Jobs at top firms all look pretty similar. Big paychecks, prestige, relentless billable requirements, unforgiving social commitments and quick burnout. Which is exactly what some law students are looking for. If you scope the internet, law school begins and ends with the Top 14, despite the fact that fewer than 10% of all law students will land at these behemoths.

In the real world, there is a need for lawyers that is far more expansive than the insular world of big law. For a start, there are over 200 law schools across the United States. For every professional athlete or multinational corporation that hires a Big Firm, there are countless ordinary citizens who need a lawyer to help them file for divorce or write a will. That just doesn't make for interesting internet fodder.

The biggest elephant in the room for anyone that's graduated from law school and practiced law is the enormous skills gap between the two. Law schools-even (and perhaps especially) the top ones- are notorious for the total absence of practical training within curriculums.

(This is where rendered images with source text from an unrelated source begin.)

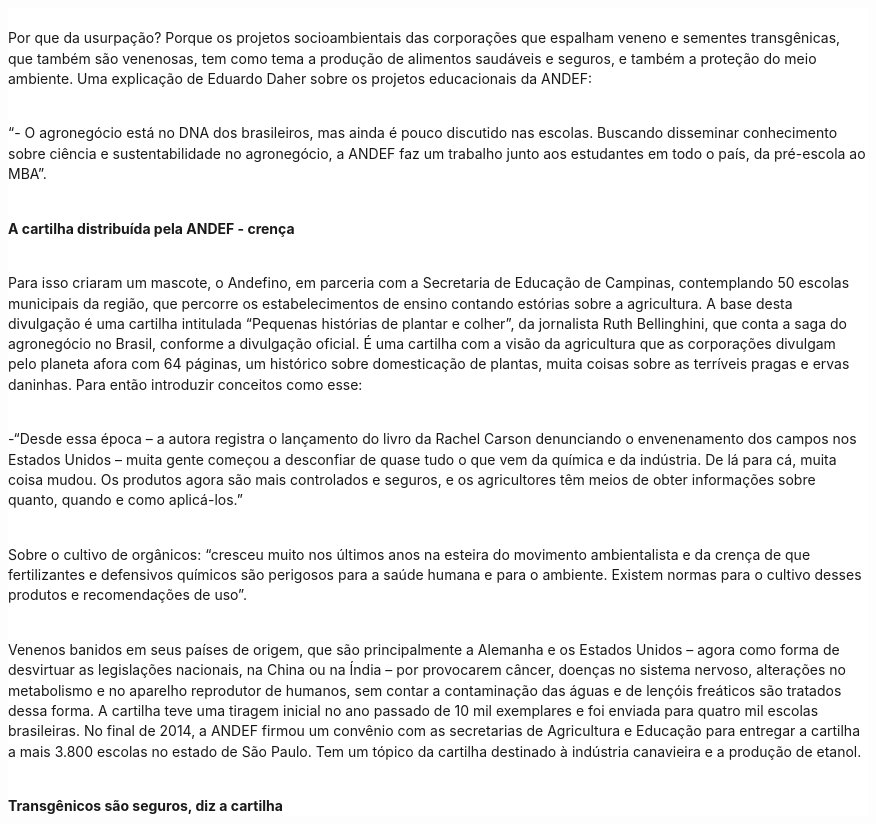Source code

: <p><br />
Por que da usurpa&ccedil;&atilde;o? Porque os projetos socioambientais das corpora&ccedil;&otilde;es que espalham veneno e sementes transg&ecirc;nicas, que tamb&eacute;m s&atilde;o venenosas, tem como tema a produ&ccedil;&atilde;o de alimentos saud&aacute;veis e seguros, e tamb&eacute;m a prote&ccedil;&atilde;o do meio ambiente. Uma explica&ccedil;&atilde;o de Eduardo Daher sobre os projetos educacionais da ANDEF:</p>

<p><br />
&ldquo;- O agroneg&oacute;cio est&aacute; no DNA dos brasileiros, mas ainda &eacute; pouco discutido nas escolas. Buscando disseminar conhecimento sobre ci&ecirc;ncia e sustentabilidade no agroneg&oacute;cio, a ANDEF faz um trabalho junto aos estudantes em todo o pa&iacute;s, da pr&eacute;-escola ao MBA&rdquo;.</p>

<p><br />
<strong>A cartilha distribu&iacute;da pela ANDEF - cren&ccedil;a</strong></p>

<p><br />
Para isso criaram um mascote, o Andefino, em parceria com a Secretaria de Educa&ccedil;&atilde;o de Campinas, contemplando 50 escolas municipais da regi&atilde;o, que percorre os estabelecimentos de ensino contando est&oacute;rias sobre a agricultura. A base desta divulga&ccedil;&atilde;o &eacute; uma cartilha intitulada &ldquo;Pequenas hist&oacute;rias de plantar e colher&rdquo;, da jornalista Ruth Bellinghini, que conta a saga do agroneg&oacute;cio no Brasil, conforme a divulga&ccedil;&atilde;o oficial. &Eacute; uma cartilha com a vis&atilde;o da agricultura que as corpora&ccedil;&otilde;es divulgam pelo planeta afora com 64 p&aacute;ginas, um hist&oacute;rico sobre domestica&ccedil;&atilde;o de plantas, muita coisas sobre as terr&iacute;veis pragas e ervas daninhas. Para ent&atilde;o introduzir conceitos como esse:</p>

<p><br />
-&ldquo;Desde essa &eacute;poca &ndash; a autora registra o lan&ccedil;amento do livro da Rachel Carson denunciando o envenenamento dos campos nos Estados Unidos &ndash; muita gente come&ccedil;ou a desconfiar de quase tudo o que vem da qu&iacute;mica e da ind&uacute;stria. De l&aacute; para c&aacute;, muita coisa mudou. Os produtos agora s&atilde;o mais controlados e seguros, e os agricultores t&ecirc;m meios de obter informa&ccedil;&otilde;es sobre quanto, quando e como aplic&aacute;-los.&rdquo;</p>

<p><br />
Sobre o cultivo de org&acirc;nicos: &ldquo;cresceu muito nos &uacute;ltimos anos na esteira do movimento ambientalista e da cren&ccedil;a de que fertilizantes e defensivos qu&iacute;micos s&atilde;o perigosos para a sa&uacute;de humana e para o ambiente. Existem normas para o cultivo desses produtos e recomenda&ccedil;&otilde;es de uso&rdquo;.</p>

<p><br />
Venenos banidos em seus pa&iacute;ses de origem, que s&atilde;o principalmente a Alemanha e os Estados Unidos &ndash; agora como forma de desvirtuar as legisla&ccedil;&otilde;es nacionais, na China ou na &Iacute;ndia &ndash; por provocarem c&acirc;ncer, doen&ccedil;as no sistema nervoso, altera&ccedil;&otilde;es no metabolismo e no aparelho reprodutor de humanos, sem contar a contamina&ccedil;&atilde;o das &aacute;guas e de len&ccedil;&oacute;is fre&aacute;ticos s&atilde;o tratados dessa forma. A cartilha teve uma tiragem inicial no ano passado de 10 mil exemplares e foi enviada para quatro mil escolas brasileiras. No final de 2014, a ANDEF firmou um conv&ecirc;nio com as secretarias de Agricultura e Educa&ccedil;&atilde;o para entregar a cartilha a mais 3.800 escolas no estado de S&atilde;o Paulo. Tem um t&oacute;pico da cartilha destinado &agrave; ind&uacute;stria canavieira e a produ&ccedil;&atilde;o de etanol.</p>

<p><br />
<strong>Transg&ecirc;nicos s&atilde;o seguros, diz a cartilha</strong></p>
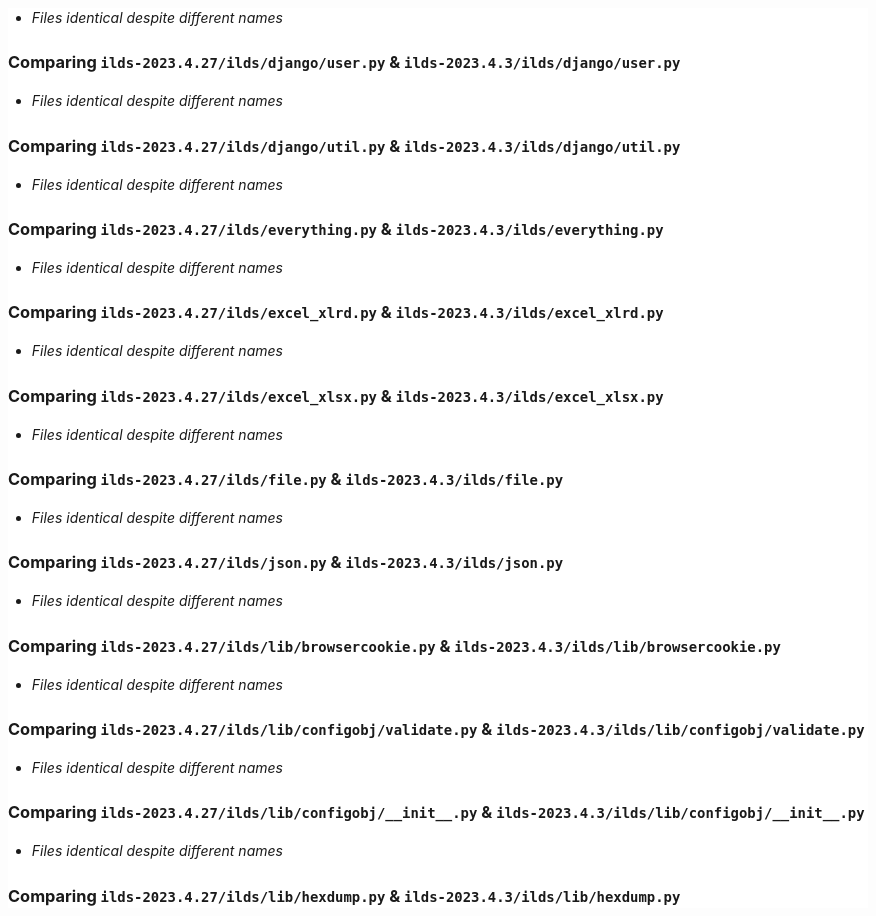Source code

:  * *Files identical despite different names*

### Comparing `ilds-2023.4.27/ilds/django/user.py` & `ilds-2023.4.3/ilds/django/user.py`

 * *Files identical despite different names*

### Comparing `ilds-2023.4.27/ilds/django/util.py` & `ilds-2023.4.3/ilds/django/util.py`

 * *Files identical despite different names*

### Comparing `ilds-2023.4.27/ilds/everything.py` & `ilds-2023.4.3/ilds/everything.py`

 * *Files identical despite different names*

### Comparing `ilds-2023.4.27/ilds/excel_xlrd.py` & `ilds-2023.4.3/ilds/excel_xlrd.py`

 * *Files identical despite different names*

### Comparing `ilds-2023.4.27/ilds/excel_xlsx.py` & `ilds-2023.4.3/ilds/excel_xlsx.py`

 * *Files identical despite different names*

### Comparing `ilds-2023.4.27/ilds/file.py` & `ilds-2023.4.3/ilds/file.py`

 * *Files identical despite different names*

### Comparing `ilds-2023.4.27/ilds/json.py` & `ilds-2023.4.3/ilds/json.py`

 * *Files identical despite different names*

### Comparing `ilds-2023.4.27/ilds/lib/browsercookie.py` & `ilds-2023.4.3/ilds/lib/browsercookie.py`

 * *Files identical despite different names*

### Comparing `ilds-2023.4.27/ilds/lib/configobj/validate.py` & `ilds-2023.4.3/ilds/lib/configobj/validate.py`

 * *Files identical despite different names*

### Comparing `ilds-2023.4.27/ilds/lib/configobj/__init__.py` & `ilds-2023.4.3/ilds/lib/configobj/__init__.py`

 * *Files identical despite different names*

### Comparing `ilds-2023.4.27/ilds/lib/hexdump.py` & `ilds-2023.4.3/ilds/lib/hexdump.py`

Which doesn't mean that a Yale grad isn't likely to succeed. What it does mean is that many lawyers don't become good buy ambien in bangkok at what they do until they’ve practiced for awhile and earned a reputation. At that point, almost no one will care what your LSAT score was.

I'm not discounting the incredible value of prestige. What I do wish was that the discourse surrounding law school admission could free itself from the constraints of percentiles and US News & World Report rankings. These tokens represent a symbolically important aspect of law school admission, but barely scratch the surface of at-large legal practice.